Plusieurs artistes ont créé des œuvres qui témoignent des déplacements de population. À ce titre, le MNBAQ propose le travail de Jinyoung Kim, Couturier-Lafargue ou encore Ari Bayuaji.

«Certaines migrations peuvent être très grandes comme celles infligées par la guerre qui vont inciter des millions de gens à se déplacer. Mais il y en a aussi à plus petite échelle pour les enfants, par exemple, qui doivent se déplacer une semaine sur deux si leurs parents se séparent», explique Maude Lévesque.

Avec cette suite d’images, Couturier-Lafargue documente la vie à Resolute Bay, un village au Nunavut qui a été créé «artificiellement» par le gouvernement fédéral dans les années 50.

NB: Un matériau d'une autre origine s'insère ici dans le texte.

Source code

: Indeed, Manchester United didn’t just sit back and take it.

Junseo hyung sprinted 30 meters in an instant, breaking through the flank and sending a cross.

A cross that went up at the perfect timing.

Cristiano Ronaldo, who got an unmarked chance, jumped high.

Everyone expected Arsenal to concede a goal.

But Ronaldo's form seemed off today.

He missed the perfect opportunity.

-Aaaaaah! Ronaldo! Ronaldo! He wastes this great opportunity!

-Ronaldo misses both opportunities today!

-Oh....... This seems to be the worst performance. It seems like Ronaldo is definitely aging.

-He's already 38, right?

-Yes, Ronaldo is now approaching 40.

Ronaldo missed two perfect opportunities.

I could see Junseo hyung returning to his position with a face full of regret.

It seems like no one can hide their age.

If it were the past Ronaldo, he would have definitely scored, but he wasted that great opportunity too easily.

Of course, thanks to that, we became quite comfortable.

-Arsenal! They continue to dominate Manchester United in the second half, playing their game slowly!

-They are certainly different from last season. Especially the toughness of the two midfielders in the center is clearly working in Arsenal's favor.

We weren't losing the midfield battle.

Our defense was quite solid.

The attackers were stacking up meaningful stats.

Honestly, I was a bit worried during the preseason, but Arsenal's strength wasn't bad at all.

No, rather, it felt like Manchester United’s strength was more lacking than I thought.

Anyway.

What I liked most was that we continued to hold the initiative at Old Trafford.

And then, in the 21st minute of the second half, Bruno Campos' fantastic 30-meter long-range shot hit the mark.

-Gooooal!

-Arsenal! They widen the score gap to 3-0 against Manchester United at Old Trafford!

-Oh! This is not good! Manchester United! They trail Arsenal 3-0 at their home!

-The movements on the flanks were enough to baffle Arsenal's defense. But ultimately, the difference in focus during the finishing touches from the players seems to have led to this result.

La question du territoire habite finalement la dernière partie de l’exposition qui s’ouvre avec Sans titre (1992) de Jean-Paul Riopelle.

Voyager dans les collections du musée

Si l’exposition Nous est un «voyage philosophique», elle naît toutefois d’une question assez pratique : comment mettre en valeur les collections du MNBAQ malgré la fermeture temporaire des pavillons Gérard-Morisset et Charles-Baillairgé?

Avec Nous, le musée souhaite donc mettre de l’avant des pièces qui ont été peu ou jamais présenté au public… mais aussi les «rocks stars» de ses collections, des œuvres particulièrement aimées de tous.

Tout au long du parcours, les visiteurs croiseront ainsi des grands noms de l’art québécois. En plus de Jean-Paul Riopelle, on retrouve Marc-Aurèle Fortin et L’orme à Pont-Viaux, Fernand Leduc avec L’alpiniste ou encore Jean Dallaire et Le coq licorne.

Nous sera ouverte au public dès le 20 avril.